Data shown:

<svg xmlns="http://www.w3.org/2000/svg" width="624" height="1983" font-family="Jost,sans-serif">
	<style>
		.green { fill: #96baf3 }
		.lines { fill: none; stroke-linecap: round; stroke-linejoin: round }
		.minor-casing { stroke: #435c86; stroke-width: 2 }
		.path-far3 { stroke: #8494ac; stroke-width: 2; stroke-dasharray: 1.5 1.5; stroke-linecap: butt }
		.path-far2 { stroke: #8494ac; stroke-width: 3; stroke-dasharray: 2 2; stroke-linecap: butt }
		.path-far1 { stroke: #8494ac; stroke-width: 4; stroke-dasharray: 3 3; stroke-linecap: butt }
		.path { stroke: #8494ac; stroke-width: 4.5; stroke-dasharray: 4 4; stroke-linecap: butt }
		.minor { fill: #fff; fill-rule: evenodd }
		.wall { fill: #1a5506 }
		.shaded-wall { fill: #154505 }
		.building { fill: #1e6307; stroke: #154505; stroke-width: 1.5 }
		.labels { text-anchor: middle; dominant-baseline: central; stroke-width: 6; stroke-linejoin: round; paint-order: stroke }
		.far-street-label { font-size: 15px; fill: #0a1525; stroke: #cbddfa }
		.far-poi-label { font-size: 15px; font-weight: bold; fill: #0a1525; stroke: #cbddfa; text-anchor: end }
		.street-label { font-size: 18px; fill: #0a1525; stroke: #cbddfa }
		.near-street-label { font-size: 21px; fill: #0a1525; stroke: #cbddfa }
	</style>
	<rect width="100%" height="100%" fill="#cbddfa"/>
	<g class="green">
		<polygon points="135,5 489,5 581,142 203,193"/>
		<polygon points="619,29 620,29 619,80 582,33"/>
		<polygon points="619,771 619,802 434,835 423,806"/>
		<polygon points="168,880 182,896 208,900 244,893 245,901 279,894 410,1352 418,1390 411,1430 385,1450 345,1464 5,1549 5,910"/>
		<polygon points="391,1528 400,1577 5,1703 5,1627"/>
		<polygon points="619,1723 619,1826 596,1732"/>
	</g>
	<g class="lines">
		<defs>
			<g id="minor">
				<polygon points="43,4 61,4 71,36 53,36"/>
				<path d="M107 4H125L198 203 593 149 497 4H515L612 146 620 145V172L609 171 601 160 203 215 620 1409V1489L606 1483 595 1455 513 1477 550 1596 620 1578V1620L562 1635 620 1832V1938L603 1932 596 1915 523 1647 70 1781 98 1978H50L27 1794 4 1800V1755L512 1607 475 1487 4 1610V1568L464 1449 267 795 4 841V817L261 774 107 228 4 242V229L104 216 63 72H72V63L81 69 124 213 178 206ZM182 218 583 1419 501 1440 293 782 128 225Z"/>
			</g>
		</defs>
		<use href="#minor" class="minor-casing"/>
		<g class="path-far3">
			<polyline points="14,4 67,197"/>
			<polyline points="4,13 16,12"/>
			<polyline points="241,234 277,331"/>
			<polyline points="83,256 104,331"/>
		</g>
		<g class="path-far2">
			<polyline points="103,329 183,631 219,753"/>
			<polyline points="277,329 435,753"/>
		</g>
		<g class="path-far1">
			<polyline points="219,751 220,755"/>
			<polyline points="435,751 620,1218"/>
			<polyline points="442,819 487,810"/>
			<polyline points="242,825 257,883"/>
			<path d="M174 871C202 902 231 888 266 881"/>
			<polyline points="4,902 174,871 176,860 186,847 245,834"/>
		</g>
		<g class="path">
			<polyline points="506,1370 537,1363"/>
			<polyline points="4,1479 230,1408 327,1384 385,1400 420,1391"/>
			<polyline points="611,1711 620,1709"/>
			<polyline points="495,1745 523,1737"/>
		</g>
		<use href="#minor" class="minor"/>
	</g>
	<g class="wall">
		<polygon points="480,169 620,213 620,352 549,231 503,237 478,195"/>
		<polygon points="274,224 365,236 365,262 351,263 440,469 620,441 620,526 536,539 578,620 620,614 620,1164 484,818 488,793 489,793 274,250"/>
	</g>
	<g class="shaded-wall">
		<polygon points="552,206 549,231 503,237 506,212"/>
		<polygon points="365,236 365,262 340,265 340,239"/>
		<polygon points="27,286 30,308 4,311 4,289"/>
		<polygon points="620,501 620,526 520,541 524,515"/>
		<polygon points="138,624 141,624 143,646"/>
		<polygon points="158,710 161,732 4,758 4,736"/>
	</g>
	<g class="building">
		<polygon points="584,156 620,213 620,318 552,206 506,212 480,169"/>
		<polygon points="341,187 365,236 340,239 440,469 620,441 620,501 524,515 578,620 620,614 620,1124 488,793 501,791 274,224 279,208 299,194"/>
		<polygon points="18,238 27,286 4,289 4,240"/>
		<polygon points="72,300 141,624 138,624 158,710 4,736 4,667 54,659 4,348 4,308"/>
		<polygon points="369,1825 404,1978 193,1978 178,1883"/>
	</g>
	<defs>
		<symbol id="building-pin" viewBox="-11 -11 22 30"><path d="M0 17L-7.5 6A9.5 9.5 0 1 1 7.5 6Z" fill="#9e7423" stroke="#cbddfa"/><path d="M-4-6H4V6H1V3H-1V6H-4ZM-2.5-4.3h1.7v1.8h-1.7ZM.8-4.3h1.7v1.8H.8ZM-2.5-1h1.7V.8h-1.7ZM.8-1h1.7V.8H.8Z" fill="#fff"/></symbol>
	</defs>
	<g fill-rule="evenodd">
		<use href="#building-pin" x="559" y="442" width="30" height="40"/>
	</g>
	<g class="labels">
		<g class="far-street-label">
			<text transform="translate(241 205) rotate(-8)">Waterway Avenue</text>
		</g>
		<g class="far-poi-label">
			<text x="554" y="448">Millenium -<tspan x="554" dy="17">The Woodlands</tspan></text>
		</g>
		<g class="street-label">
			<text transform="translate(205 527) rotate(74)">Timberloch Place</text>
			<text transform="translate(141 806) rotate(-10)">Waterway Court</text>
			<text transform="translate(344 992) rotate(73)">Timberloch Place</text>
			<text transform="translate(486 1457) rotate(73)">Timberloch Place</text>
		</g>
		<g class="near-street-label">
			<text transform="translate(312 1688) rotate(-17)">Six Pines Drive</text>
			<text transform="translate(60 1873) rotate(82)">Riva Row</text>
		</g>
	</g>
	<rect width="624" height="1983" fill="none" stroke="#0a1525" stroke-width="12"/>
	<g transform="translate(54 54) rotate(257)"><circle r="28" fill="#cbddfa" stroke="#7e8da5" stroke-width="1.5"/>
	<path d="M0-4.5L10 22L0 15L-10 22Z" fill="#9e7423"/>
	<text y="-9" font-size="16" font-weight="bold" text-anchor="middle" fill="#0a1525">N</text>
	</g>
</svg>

To do:
Go line by line through the data, copying each one that contains the word "lines".

Reply:
		.lines { fill: none; stroke-linecap: round; stroke-linejoin: round }
	<g class="lines">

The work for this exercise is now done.